Ils ont également soumis les échantillons à une série de techniques d'analyse très détaillées, notamment la microscopie électronique à balayage, la spectroscopie infrarouge transformée. Fourier et diffraction des rayons X, pour déterminer les onguents et les composés utilisés pour l'embaumement.

En examinant son corps, les chercheurs ont pu déterminer que la femme mesurait seulement 1,54 mètre, qu'elle était décédée à l'âge de 48 ans environ et que il souffrait d'arthrite. Il lui manquait également plusieurs dents, ce qui n'était pas inattendu et s'est probablement produit dans la vie, car sa mâchoire montrait des signes de guérison après l'extraction de l'une d'elles.

Il n'a pas été possible de déterminer avec certitude cause de décèsmais le corps contenait une surprise : le cerveau, le diaphragme, le cœur, les poumons, le foie, la rate, les reins et les intestins étaient tous encore intacts, une situation décidément rare (mais pas unique).

À la plupart des époques, y compris à l'époque où vivait et mourut la Femme qui criait, le prélèvement de la plupart des organes était une pratique courante lors de la momification, mais son enterrement comportait également d'autres petites différences par rapport à la norme (par exemple, ses mains reposaient sur son bassin, plutôt que sa main gauche sur sa poitrine et sa droite posée sur le côté, comme c'était courant pour les femmes royales).

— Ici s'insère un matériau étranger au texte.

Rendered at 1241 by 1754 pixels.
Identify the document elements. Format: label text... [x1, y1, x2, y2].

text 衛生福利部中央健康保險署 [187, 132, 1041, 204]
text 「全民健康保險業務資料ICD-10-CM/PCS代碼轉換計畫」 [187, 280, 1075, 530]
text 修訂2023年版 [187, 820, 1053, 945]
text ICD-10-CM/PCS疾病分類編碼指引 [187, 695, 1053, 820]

Alors, qu'est-ce-qu'il s'est passé?

Dans de rares cas, les muscles d'une personne mourante peuvent être capables de se « verrouiller » et de rester dans cette position pendant la période de récupération. rigidité cadavérique: c'est ce qu'on appelle le spasme cadavérique et il est généralement plus fort que rigidité cadavérique et pas facilement réversible. Elle est normalement signalée dans les cas où la personne est est décédé dans un état inhabituel d'extrême détresse.

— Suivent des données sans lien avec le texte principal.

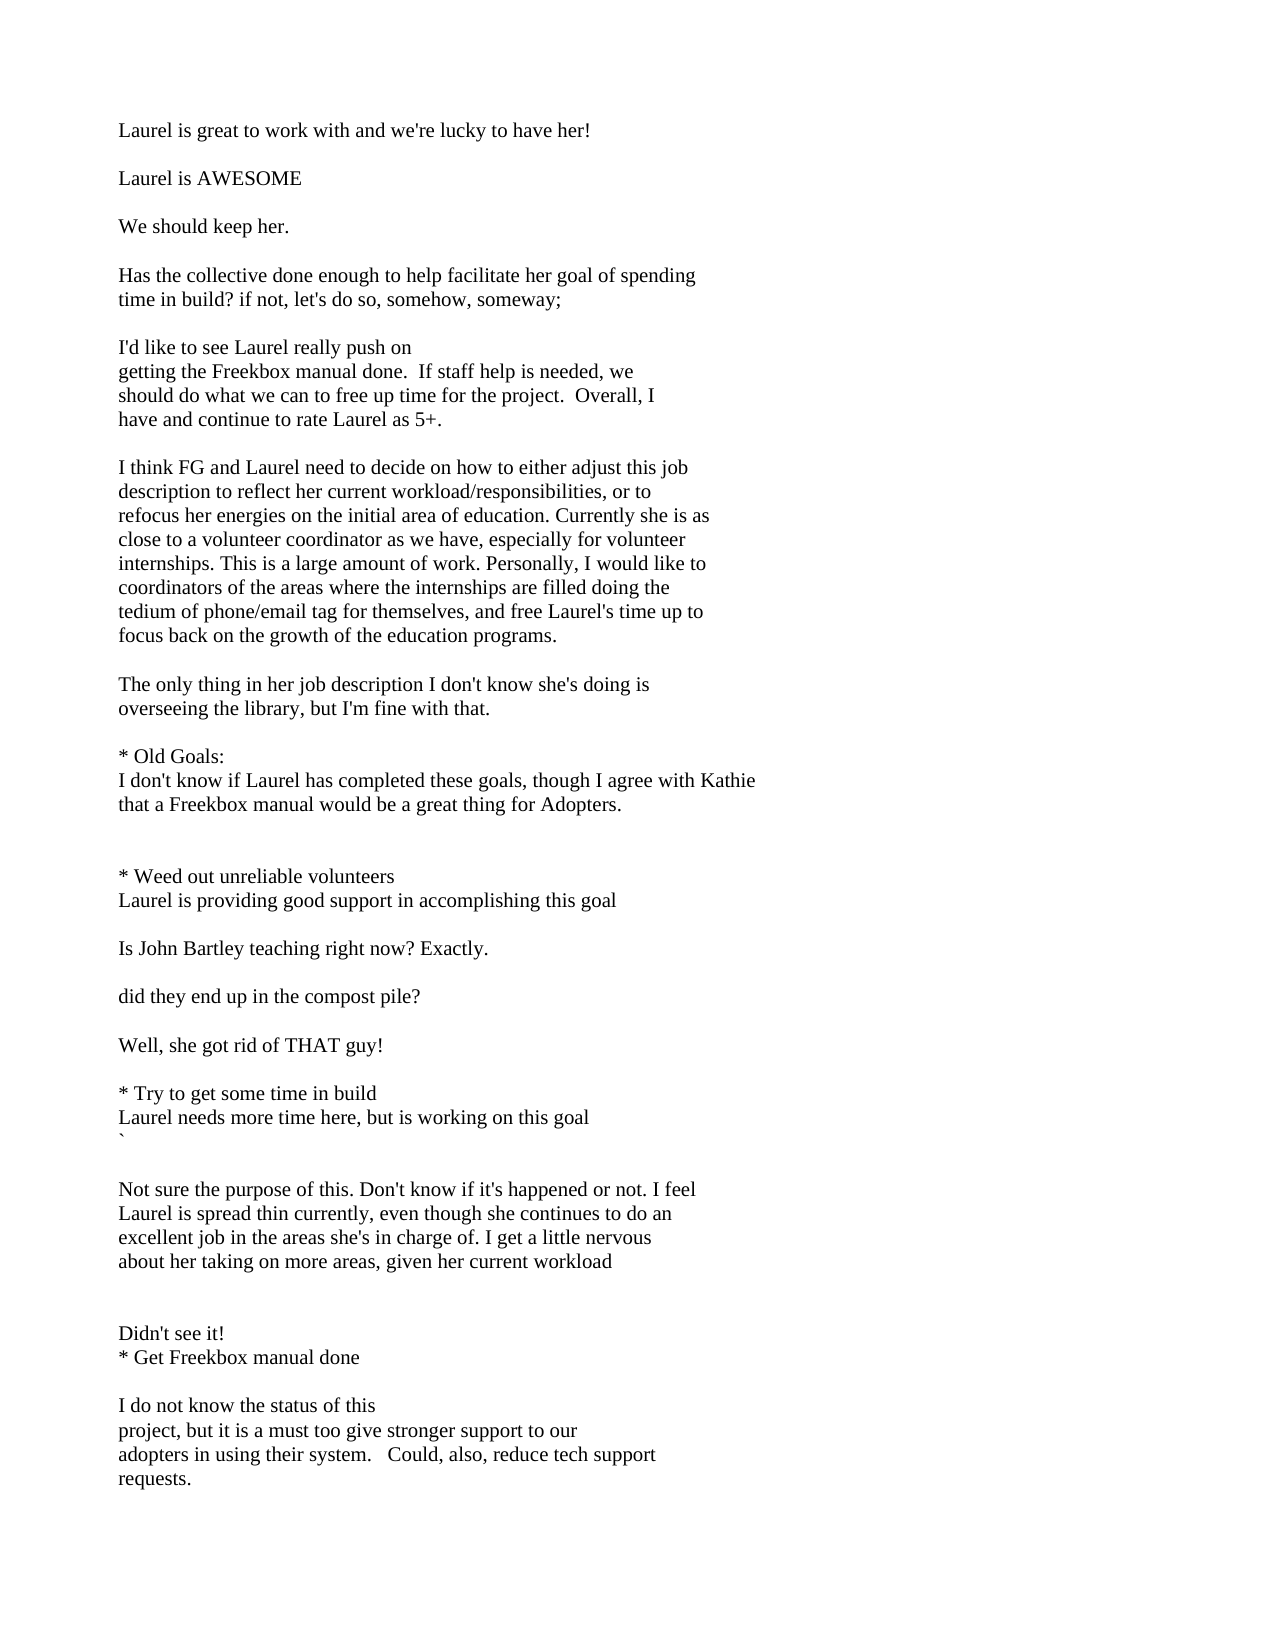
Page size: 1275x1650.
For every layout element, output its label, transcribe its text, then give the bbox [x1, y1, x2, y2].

Ce phénomène, que ne confirme en réalité pas toute la communauté scientifique, pourrait expliquer le visage de la femme qui crie.

L'expression faciale hurlante de la momie dans cette étude pourrait être lire comme un spasme cadavérique – écrivent les chercheurs – ce qui implique que la femme est morte en hurlant d'agonie ou de douleur. Les embaumeurs ont probablement momifié le corps contracté de la femme (…) avant qu'il ne se décompose ou ne se détende, préservant ainsi la position de sa bouche ouverte au moment de la mort. Il est également possible que des muscles tendus aient empêché les embaumeurs de fermer la bouche.

L'ouvrage a été publié le Frontières de la médecine.